* [What this exercise asks]:
1 > Translate the sentence "Kanna offers quite a few options that affect how a document is parsed." from the Kanna parsing guide below into Spanish.
2 > List every section heading in the Kanna parsing guide below that comes after its title line, "Parsing an HTML/XML document".

(Beginning of Provided passage)

Parsing an HTML/XML document
From a String
let html = "<html><body><h1>Tutorials</h1></body></html>"
if let htmlDoc = HTML(html: html, encoding: .utf8) {
}
let xml = "<root><item><name>Tutorials</name></item></root>"
if let xmlDoc = XML(xml: xml, encoding: .utf8) {
}
The variables htmlDoc
and xmlDoc
are Kanna documents, which have interesting properties and methods.
From a File
let data = try! Data(contentsOf: URL(fileURLWithPath: filePath))
if let doc = HTML(html: data, encoding: .utf8) {
}
or
let html = try! String(contentsOfFile: path, encoding: .utf8)
if let doc = HTML(html: html, encoding: .utf8) {
}
From the Internets
let url = URL(string: "https://en.wikipedia.org/wiki/Cat")
if let doc = HTML(url: url!, encoding: .utf8) {
}
Of course, You can use other networking libraries. (e.g. Alamofire)
Alamofire.request("https://en.wikipedia.org/wiki/Cat").responseString(queue: nil, encoding: .utf8) { response in
if let html = response.result.value,
let doc = HTML(html: html, encoding: .utf8) {
for headline in doc.css(".mw-headline") {
print(headline.text)
}
}
}
Encoding
If you want Kanna to handle the document encoding properly, Your best bet is to explicitly set the encoding. Hrea is an example of explicitly setting the encoding to EUC-JP on the parser:
let html = "<html><body><h1>Tutorials</h1></body></html>"
if let htmlDoc = HTML(html: html, encoding: .japaneseEUC) {
}
Parse Options
Kanna offers quite a few options that affect how a document is parsed.
Note: This is optional argument.
let html = "<html><body><h1>Tutorials</h1></body></html>"
if let doc = HTML(html: html, encoding: .utf8, option: .htmlParseUseLibxml([.STRICT])) {
}

(End of Provided passage)
(Beginning of Source material)

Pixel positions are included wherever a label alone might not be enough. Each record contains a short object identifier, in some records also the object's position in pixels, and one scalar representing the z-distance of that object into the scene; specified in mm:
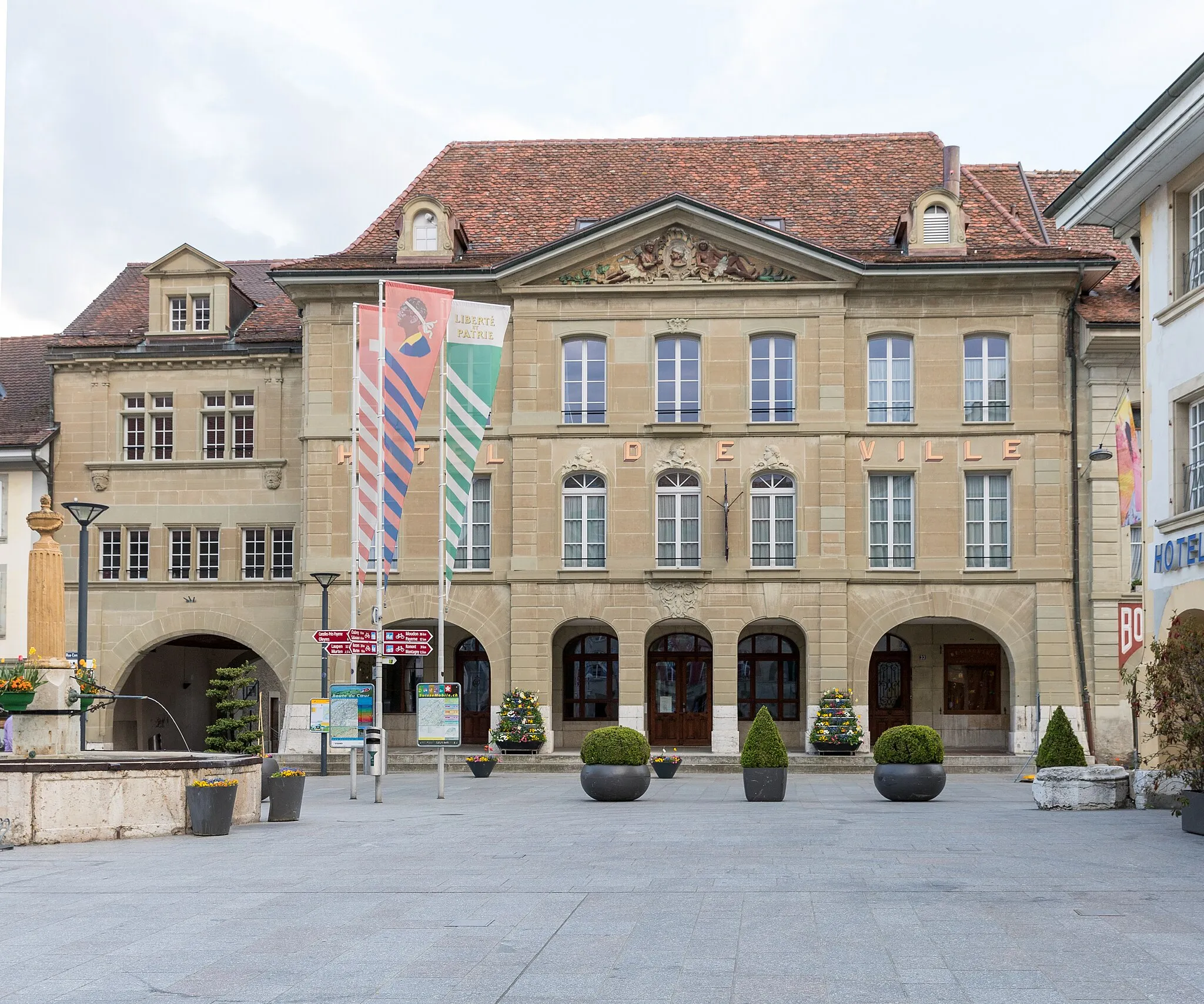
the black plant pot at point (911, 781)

(End of Source material)

* [Answers for this exercise]:
1 > Kanna ofrece bastantes opciones que afectan la forma en que se analiza un documento.

2 >
From a String
From a File
From the Internets
Encoding
Parse Options